Improving Efficiency in Near-State and State-Optimal Self-Stabilising Leader Election Population Protocols
Leszek Gąsieniec, Tytus Grodzicki, Grzegorz Stachowiak
TL;DR
The paper tackles the ranking problem in self-stabilising population protocols, aiming silent, stable leader election with subquadratic stabilisation times. It develops three main strategies: (i) a state-optimal, ring-of-traps construction achieving $O(\min(kn^{3/2},n^2\log^2 n))$ whp; (ii) a one-extra-state scheme with lines of traps yielding $O(n^{7/4}\log^2 n)$ whp; and (iii) an $O(\log n)$-extras scheme using perfectly balanced binary trees to reach $O(n\log n)$ whp. Central to these results are agent traps, lines, and carefully designed routing and epidemic mechanisms, underpinned by Chernoff bounds to guarantee high-probability progress. The work significantly narrows the gap toward subquadratic self-stabilising ranking and thus improves practical leader election in distributed populations, while leaving open the existence of purely rank-state protocols with o($n^2$) time. Overall, these contributions advance our understanding of time-space trade-offs in self-stabilising population protocols and their applicability to robust leader election.
Abstract
We investigate leader election problem via ranking within self-stabilising population protocols. In this scenario, the agent's state space comprises $n$ rank states and $x$ extra states. The initial configuration of $n$ agents consists of arbitrary arrangements of rank and extra states, with the objective of self-ranking. Specifically, each agent is tasked with stabilising in a unique rank state silently, implying that after stabilisation, each agent remains in its designated state indefinitely. In this paper, we present several new self-stabilising ranking protocols, greatly enriching our comprehension of these intricate problems.

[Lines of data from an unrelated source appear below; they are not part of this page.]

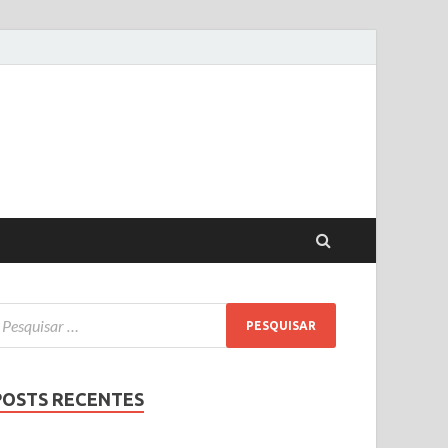
POSTS RECENTES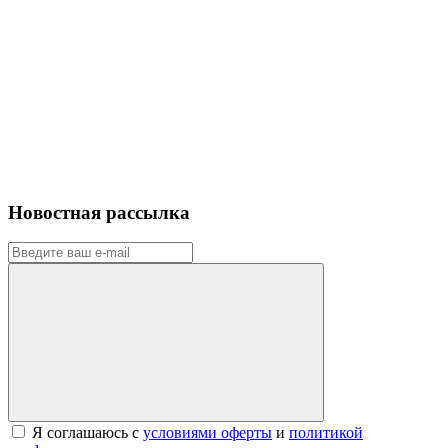
Новостная рассылка
Я соглашаюсь с
условиями оферты
и
политикой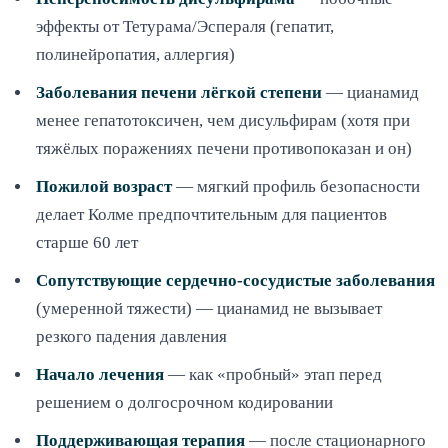
эффекты от Тетурама/Эспераля (гепатит,
полинейропатия, аллергия)
Заболевания печени лёгкой степени
— цианамид
менее гепатотоксичен, чем дисульфирам (хотя при
тяжёлых поражениях печени противопоказан и он)
Пожилой возраст
— мягкий профиль безопасности
делает Колме предпочтительным для пациентов
старше 60 лет
Сопутствующие сердечно-сосудистые заболевания
(умеренной тяжести) — цианамид не вызывает
резкого падения давления
Начало лечения
— как «пробный» этап перед
решением о долгосрочном кодировании
Поддерживающая терапия
— после стационарного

All protocols ensure self-stabilisation time with high probability (whp), defined as $1-n^{-η},$ for a constant $η>0.$ We delve into three scenarios, from which we derive stable (always correct), either state-optimal or almost state-optimal, silent ranking protocols that self-stabilise within a time frame of $o(n^2)$ whp, including: - Utilising a novel concept of an agent trap, we derive a state-optimal ranking protocol that achieves self-stabilisation in time $O(min(kn^{3/2},n^2\log^2 n)),$ for any $k$-distant starting configuration. - Furthermore, we show that the incorporation of a single extra state ($x=1$) ensures a ranking protocol that self-stabilises in time $O(n^{7/4}\log^2 n)=o(n^2)$, regardless of the initial configuration. - Lastly, we show that extra $x=O(\log n)$ states admit self-stabilising ranking with the best currently known stabilisation time $O(n\log n)$, when whp and $x=O(\log n)$ guarantees are imposed.